According to the conspiracy minded, they coaxed the White House first to apply sanctions to the country in order to freeze its growing amity with foreign competitors - and, now, to retake by force that which was confiscated from them by law. Development and production contracts with Russian and French companies, signed by Saddam Hussein's regime, are likely to be "reviewed" - i.e., scrapped altogether - by whomever rules over Baghdad next.
An added bonus: the demise of OPEC. A USA in control of the Iraqi spigot can break the back of any oil cartel and hold sway over impertinent and obdurate polities such as France. How would the ensuing plunge in prices help the alleged instigators of the war - the oil mafia - remains unclear. Still, James Paul propounded the following exercise in the Global Policy Forum this past December:
"(Assuming) the level of Iraqi reserves at 250 billion barrels and recovery rates at 50% (both very conservative estimates). Under those conditions, recoverable Iraqi oil would be worth altogether about $3.125 trillion. Assuming production costs of $1.50 a barrel (a high-end figure), total costs would be $188 billion, leaving a balance of $2.937 trillion as the difference between costs and sales revenues.
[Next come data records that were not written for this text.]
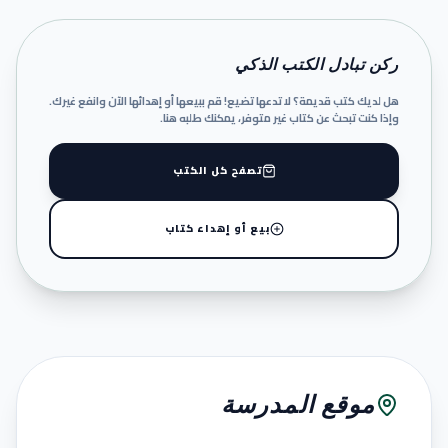
ركن تبادل الكتب الذكي
هل لديك كتب قديمة؟ لا تدعها تضيع! قم ببيعها أو إهدائها الآن وانفع غيرك.
وإذا كنت تبحث عن كتاب غير متوفر، يمكنك طلبه هنا.
تصفح كل الكتب
بيع أو إهداء كتاب
موقع المدرسة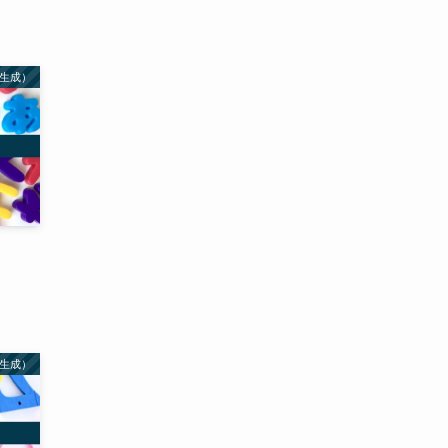
生成）
生成）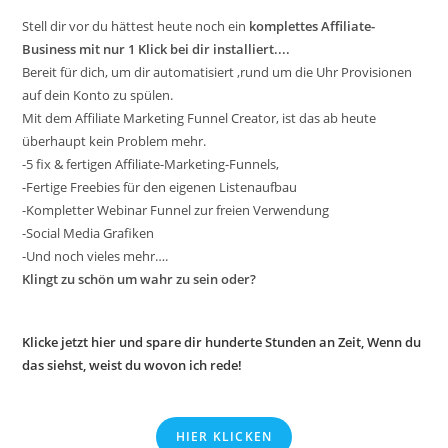
Stell dir vor du hättest heute noch ein
komplettes Affiliate-
Business mit nur 1 Klick bei dir installiert....
Bereit für dich, um dir automatisiert ,rund um die Uhr Provisionen
auf dein Konto zu spülen.
Mit dem Affiliate Marketing Funnel Creator, ist das ab heute
überhaupt kein Problem mehr.
-5 fix & fertigen Affiliate-Marketing-Funnels,
-Fertige Freebies für den eigenen Listenaufbau
-Kompletter Webinar Funnel zur freien Verwendung
-Social Media Grafiken
-Und noch vieles mehr….
Klingt zu schön um wahr zu sein oder?
Klicke jetzt hier und spare dir hunderte Stunden an Zeit, Wenn du
das siehst, weist du wovon ich rede!
HIER KLICKEN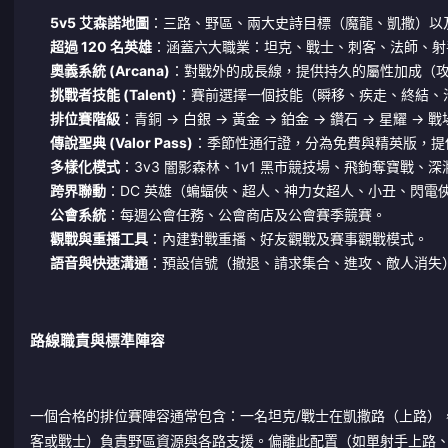
5v5 艾森諾地圖
：三路、野區、兩大史詩目標（魔龍、凱撒）以
超過 120 名英雄
：涵蓋六大職業：坦克、戰士、刺客、法師、射
奧義系統 (Arcana)
：對戰外的成長線，提供持久的屬性加成（攻
挑戰者技能 (Talent)
：賽前選擇一個技能（瞬移、疾走、終結、
排位賽階級
：青銅 → 白銀 → 黃金 → 鉑金 → 鑽石 → 星耀
傳說聖典 (Valor Pass)
：季節性通行證，分為免費與精英版，提
多樣化模式
：3v3 闇影森林、1v1 黑市競技場、飛鉤奪寶戰
跨界聯動
：DC 英雄（蝙蝠俠、超人、神力女超人、小丑、閃電
公會系統
：每週公會任務、公會商店及公會賽季競賽。
觀戰與重播工具
：內建對戰重播、好友觀戰及賽事觀戰模式。
語音與快速溝通
：預設信號（撤退、請求集合、進攻、敵人消失
路線職責與標準陣容
一個合格的排位賽陣容通常包含：一名坦克/戰士在凱撒路（上路）
客或戰士）負責野區資源與各路支援。偏離此配置（如單射手上路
Assuming a 50/50 split with the government and further assuming a production period of 50 years, the company profits per year would run to $29 billion. That huge sum is two-thirds of the $44 billion total profits earned by the world’s five major oil companies combined in 2001. If higher assumptions are used, annual profits might soar to as much as $50 billion per year."
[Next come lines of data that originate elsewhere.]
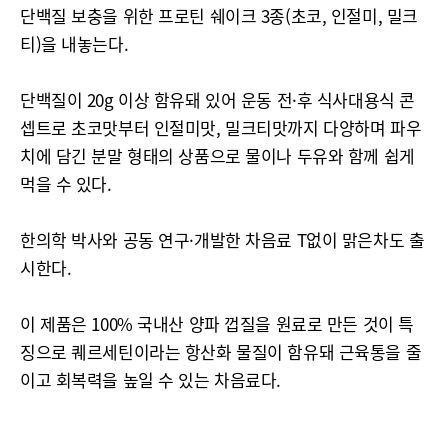
단백질 보충을 위한 프로틴 쉐이크 3종(초코, 인절미, 밀크
티)을 내놓는다.
단백질이 20g 이상 함유돼 있어 운동 전·후 식사대용식 콘
셉트로 초코맛부터 인절미맛, 밀크티맛까지 다양하며 파우
치에 담긴 분말 형태의 상품으로 물이나 두유와 함께 쉽게
먹을 수 있다.
한의학 박사와 공동 연구·개발한 차음료 T없이 맑은차도 출
시한다.
이 제품은 100% 국내산 양파 껍질을 원료로 만든 것이 특
징으로 퀘르세틴이라는 항산화 물질이 함유돼 근육통을 줄
이고 회복력을 높일 수 있는 차음료다.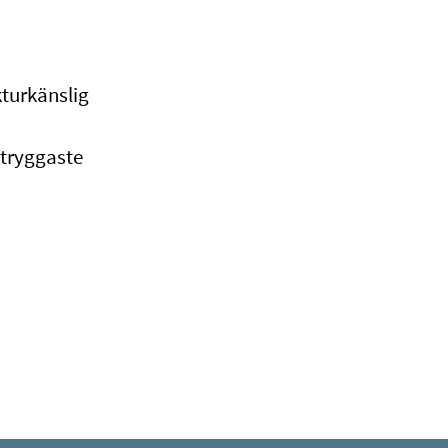
kturkänslig
 tryggaste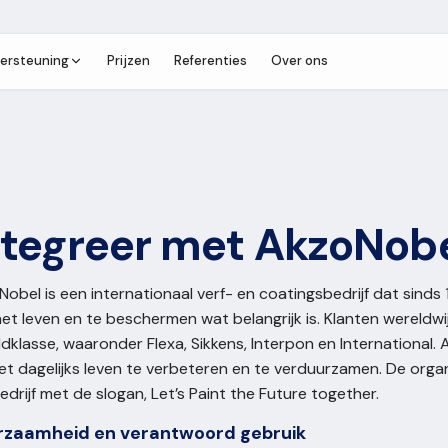
ersteuning
Prijzen
Referenties
Over ons
ntegreer met AkzoNob
obel is een internationaal verf- en coatingsbedrijf dat sinds
et leven en te beschermen wat belangrijk is. Klanten wereld
dklasse, waaronder Flexa, Sikkens, Interpon en International. 
t dagelijks leven te verbeteren en te verduurzamen. De organ
edrijf met de slogan, Let’s Paint the Future together.
rzaamheid en verantwoord gebruik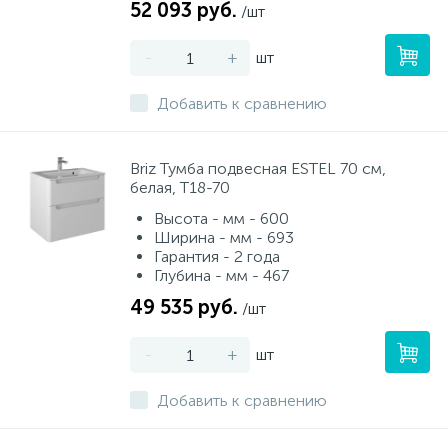
52 093 руб.
/шт
-
+
шт
Добавить к сравнению
Briz Тумба подвесная ESTEL 70 см,
белая, Т18-70
Высота - мм - 600
Ширина - мм - 693
Гарантия - 2 года
Глубина - мм - 467
49 535 руб.
/шт
-
+
шт
Добавить к сравнению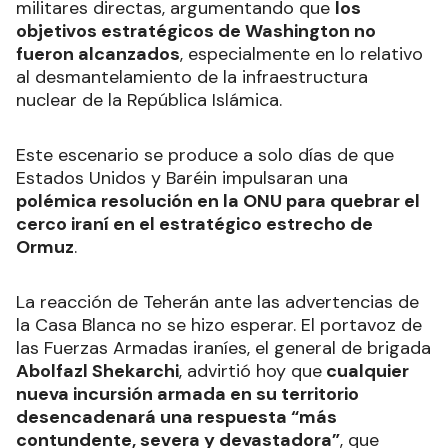
militares directas, argumentando que
los
objetivos estratégicos de Washington no
fueron alcanzados
, especialmente en lo relativo
al desmantelamiento de la infraestructura
nuclear de la República Islámica.
Este escenario se produce a solo días de que
Estados Unidos y Baréin impulsaran una
polémica resolución en la ONU para quebrar el
cerco iraní en el estratégico estrecho de
Ormuz
.
La reacción de Teherán ante las advertencias de
la Casa Blanca no se hizo esperar. El portavoz de
las Fuerzas Armadas iraníes, el general de brigada
Abolfazl Shekarchi
, advirtió hoy que
cualquier
nueva incursión armada en su territorio
desencadenará una respuesta “más
contundente, severa y devastadora”
, que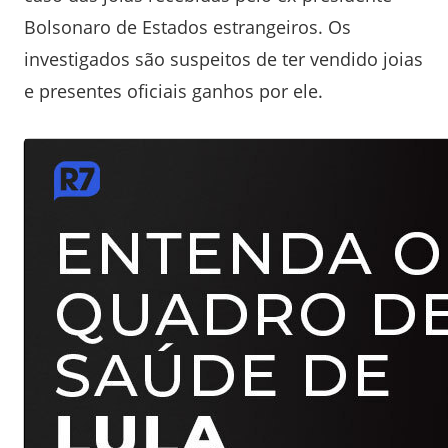
Bolsonaro de Estados estrangeiros. Os
investigados são suspeitos de ter vendido joias
e presentes oficiais ganhos por ele.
The energy behemoths on both sides of the pond are not oblivious to this bonanza. The Financial Times reported a flurry of meetings in recent days between British Petroleum and Shell and Downing Street and Whitehall functionaries. Senior figures in the ramshackle exile Iraqi National Congress opposition have been openly consorting with American oil leviathans and expressly promising to hand postwar production exclusively to them.
But the question is: even if true, so what? What war in human history was not partly motivated by a desire for plunder? What occupier did not seek to commercially leverage its temporary monopoly on power? When were moral causes utterly divorced from realpolitik?
Granted, there is a thin line separating investment from exploitation, order from tyranny, vision from fantasy. The United States should - having disposed of the murderous Saddam Hussein and his coterie - establish a level playing field and refrain from giving Iraq a raw deal.
It should use this tormented country's natural endowments to reconstruct it and make it flourish. It should encourage good governance, including transparent procurement and international tendering and invite the United Nations to oversee Iraq's reconstruction. It should induce other countries of the world to view Iraq as a preferred destination of foreign direct investment and trade.
If, in the process, reasonable profits accrue to business - all for the better. Only the global private sector can guarantee the long-term prosperity of Iraq. Many judge the future conduct of the USA on the basis of speculative scenarios and fears that it is on the verge of attaining global dominance by way of ruthlessly applying its military might. This may well be so. But to judge it on this flimsy basis alone is to render verdict both prematurely and unjustly.